Егор стоял на пороге дома, вытянувшись в струнку, с шапкой в руке, даже грудь выставил и ноги сдвинул, как часовой, – и хоть бы слово! Смутил ли его весь этот остановившийся посреди улицы генералитет, окаменел ли он перед налетающей бедою – только стоит мой Егор да мигает глазами – а сам бел, как глина!
Главнокомандующий бросил на него рассеянный и угрюмый взгляд, промычал сердито:
– Ну?…
Стоит Егор как истукан и зубы оскалил! Со стороны посмотреть: словно смеется человек.
Тогда главнокомандующий промолвил отрывисто:
– Повесить его! – толкнул лошадь под бока и двинулся дальше – сперва опять-таки шагом, а потом шибкой рысью. Весь штаб помчался вслед за ним; один только адъютант, повернувшись на седле, взглянул мельком на Егора.
Ослушаться было невозможно… Егора тотчас схватили и повели на казнь.
Тут он совсем помертвел – и только раза два с трудом воскликнул:
– Батюшки! батюшки! – а потом вполголоса: – Видит Бог – не я!
Горько, горько заплакал он, прощаясь со мною. Я был в отчаянии.

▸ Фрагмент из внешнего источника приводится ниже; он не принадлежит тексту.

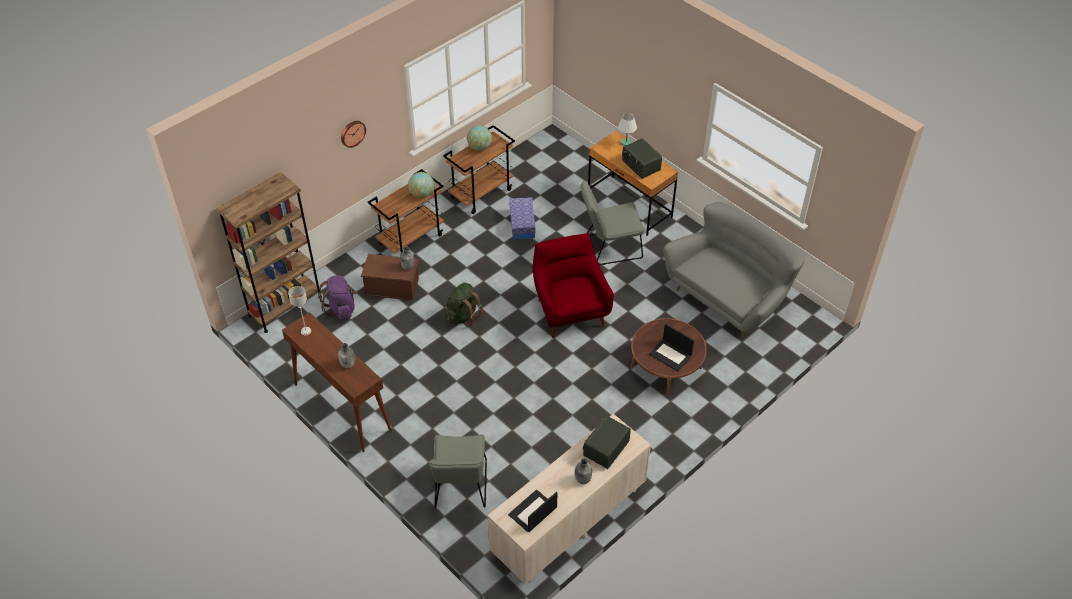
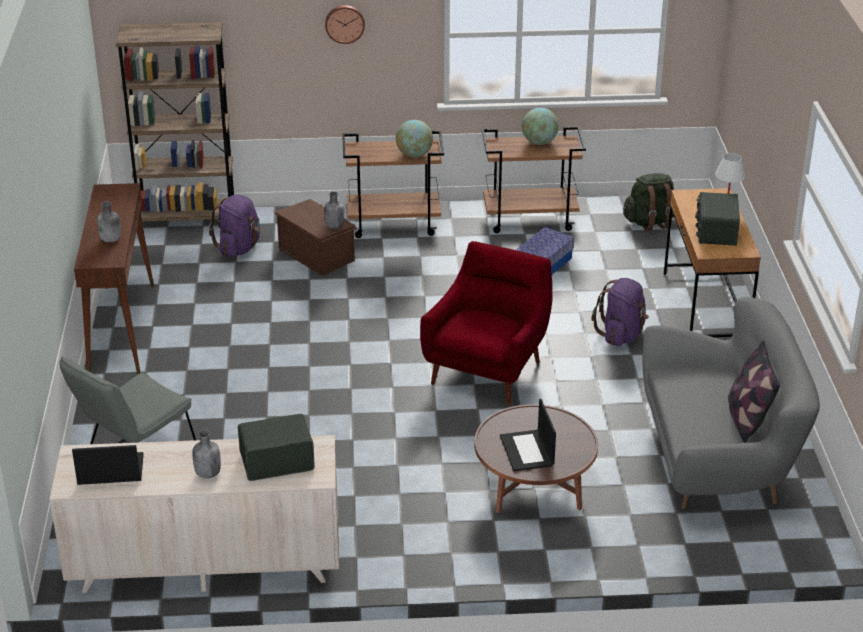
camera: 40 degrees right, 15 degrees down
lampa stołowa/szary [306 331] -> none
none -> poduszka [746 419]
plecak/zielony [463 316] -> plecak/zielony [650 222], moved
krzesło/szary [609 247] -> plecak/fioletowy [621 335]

– Егор! Егор! – кричал я, – как же ты это ничего не сказал генералу!
– Видит Бог, не я, – повторял, всхлипывая, бедняк.
Сама хозяйка ужаснулась. Она никак не ожидала такого страшного решения и в свою очередь разревелась! Начала умолять всех и каждого о пощаде, уверяла, что куры ее отыскались, что она сама готова все объяснить…

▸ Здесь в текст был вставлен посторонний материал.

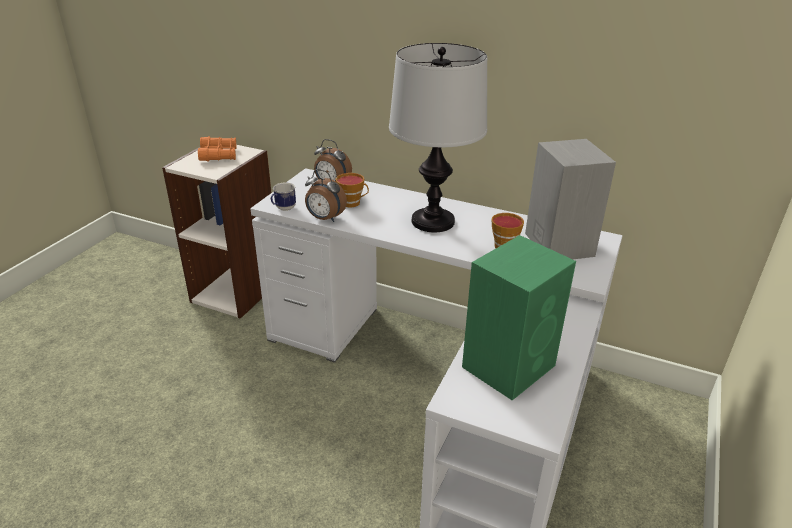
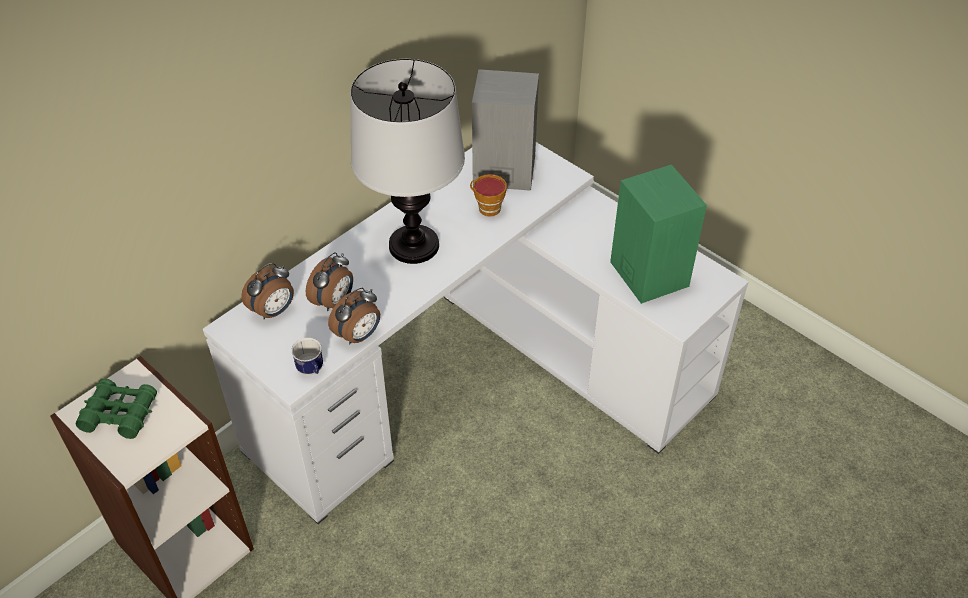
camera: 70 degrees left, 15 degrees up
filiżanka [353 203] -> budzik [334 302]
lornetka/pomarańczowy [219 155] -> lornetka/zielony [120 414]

Разумеется, все это ни к чему не послужило. Военные, сударь, порядки! Дисциплина! Хозяйка рыдала все громче и громче.
Егор, которого священник уже исповедал и причастил, обратился ко мне:
– Скажите ей, ваше благородие, чтоб она не убивалась… Ведь я ей простил.
Мой знакомый повторил эти последние слова своего слуги, прошептал: «Егорушка, голубчик, праведник!» – и слезы закапали по его старым щекам.
Август, 1879
Что я буду думать?…
Что я буду думать тогда, когда мне придется умирать, – если я только буду в состоянии тогда думать?
Буду ли я думать о том, что плохо воспользовался жизнью, проспал ее, продремал, не сумел вкусить от ее даров?
«Как? это уже смерть? Так скоро? Невозможно! Ведь я еще ничего не успел сделать… Я только собирался делать!»
Буду ли я вспоминать о прошедшем, останавливаться мыслию на немногих светлых, прожитых мною мгновениях, на дорогих образах и лицах?